Edit the entries starting at the line that has "class: Liliopsida" and going through the last one, replacing "catalogue" with "catalog" and keeping everything else the same. Leave the pictures out of your answer.

**** GIVEN INFORMATION ****

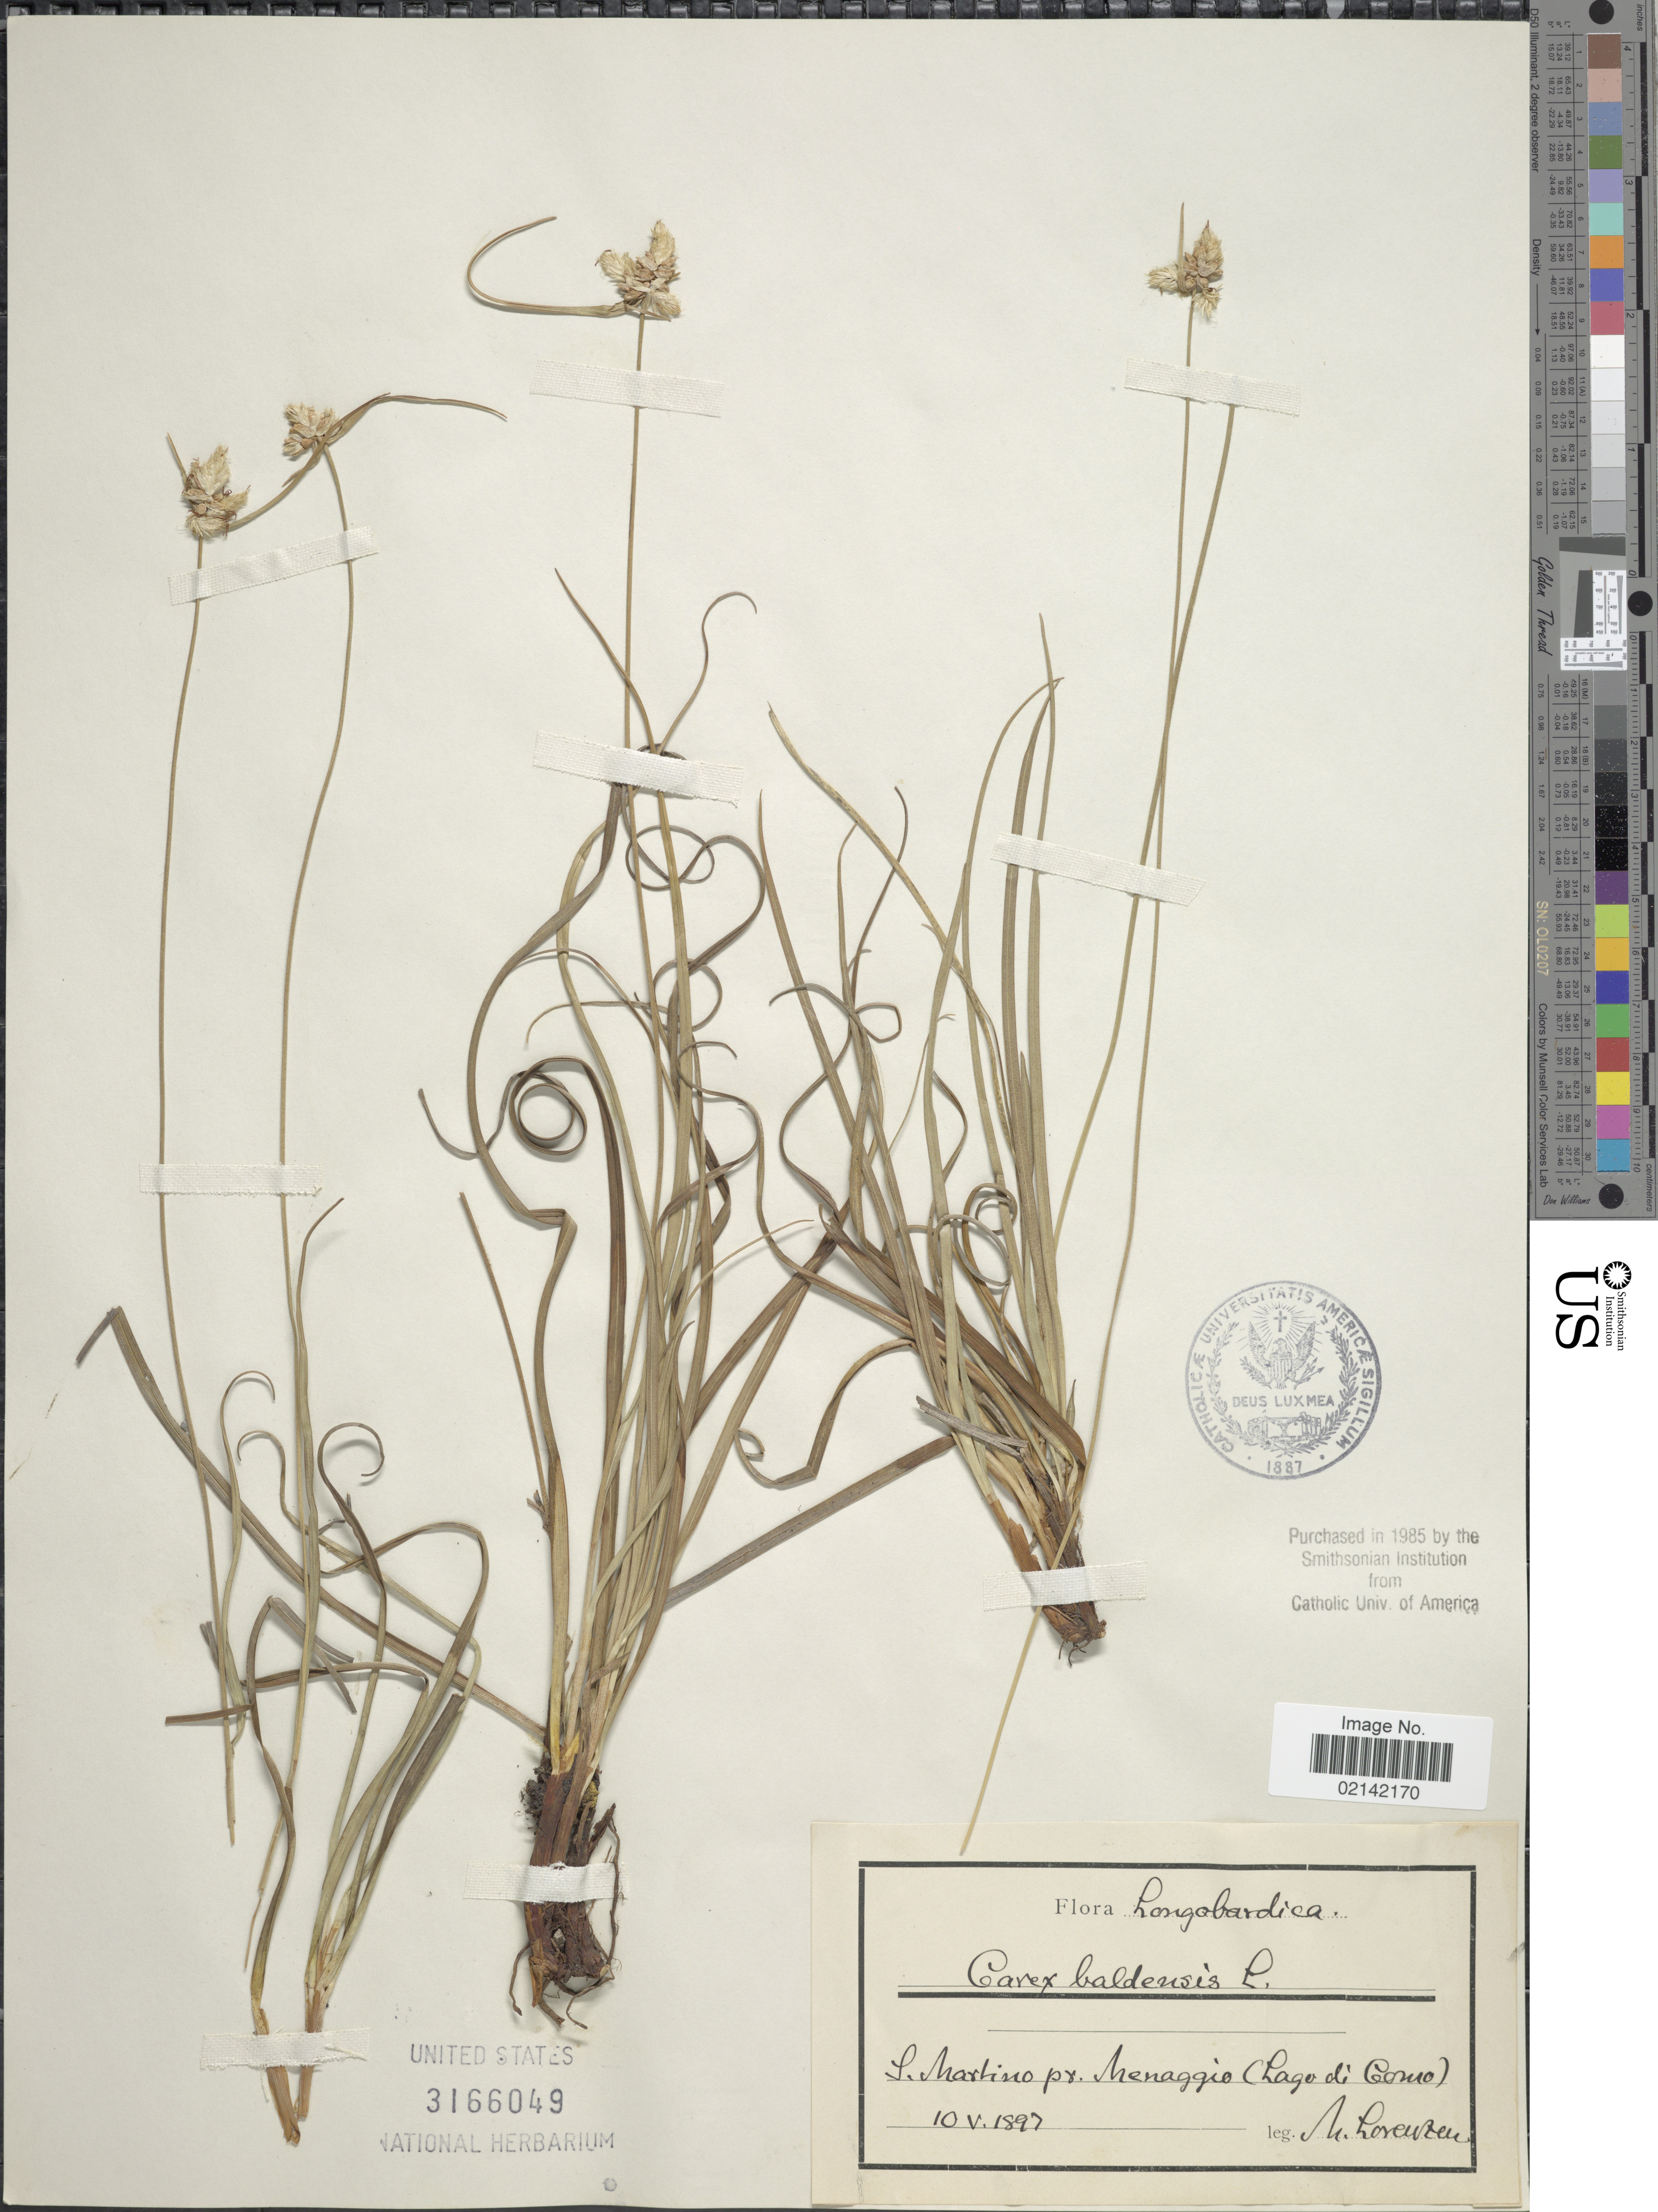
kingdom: Plantae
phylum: Tracheophyta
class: Liliopsida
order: Poales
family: Cyperaceae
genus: Carex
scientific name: Carex baldensis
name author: L.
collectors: M. Lorenzen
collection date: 1897-05-10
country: Italy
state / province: Calabria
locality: Longobardica, S. Martino pr. menaggio (Lago di Conio)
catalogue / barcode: US 3166049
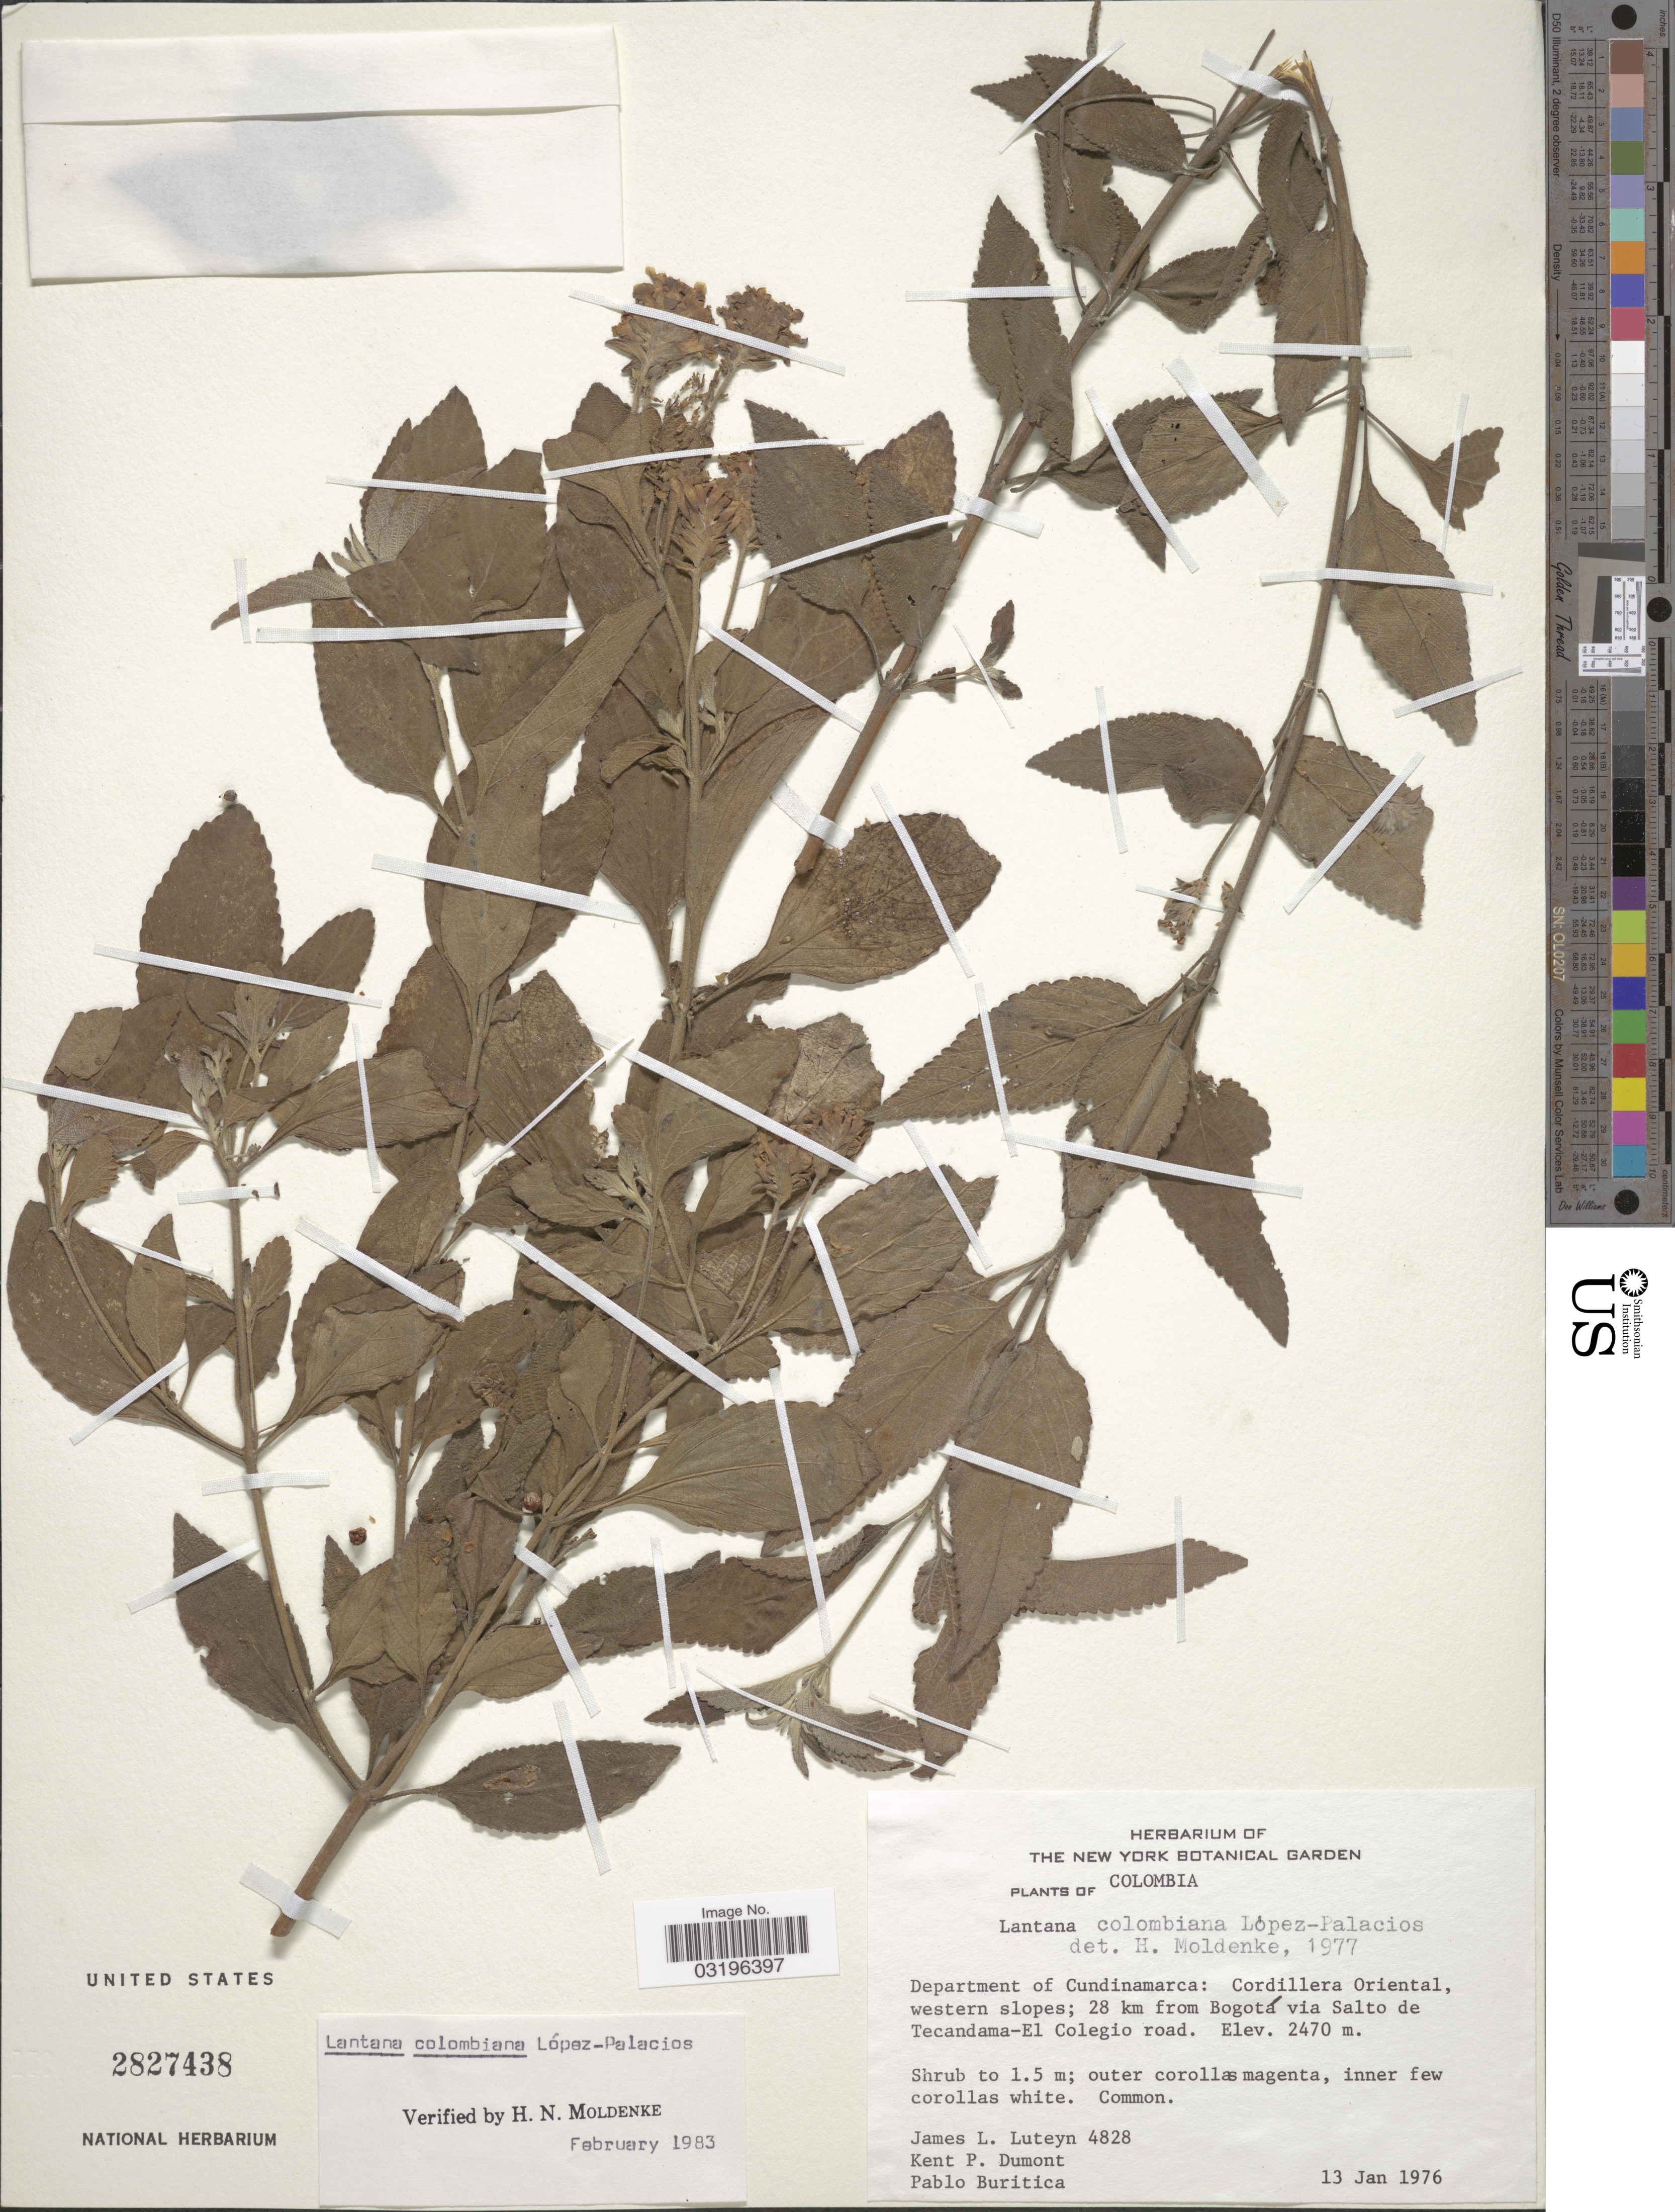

****

◆ **EXERCISE SOLUTION**
class: Liliopsida
order: Poales
family: Cyperaceae
genus: Carex
scientific name: Carex baldensis
name author: L.
collectors: M. Lorenzen
collection date: 1897-05-10
country: Italy
state / province: Calabria
locality: Longobardica, S. Martino pr. menaggio (Lago di Conio)
catalog / barcode: US 3166049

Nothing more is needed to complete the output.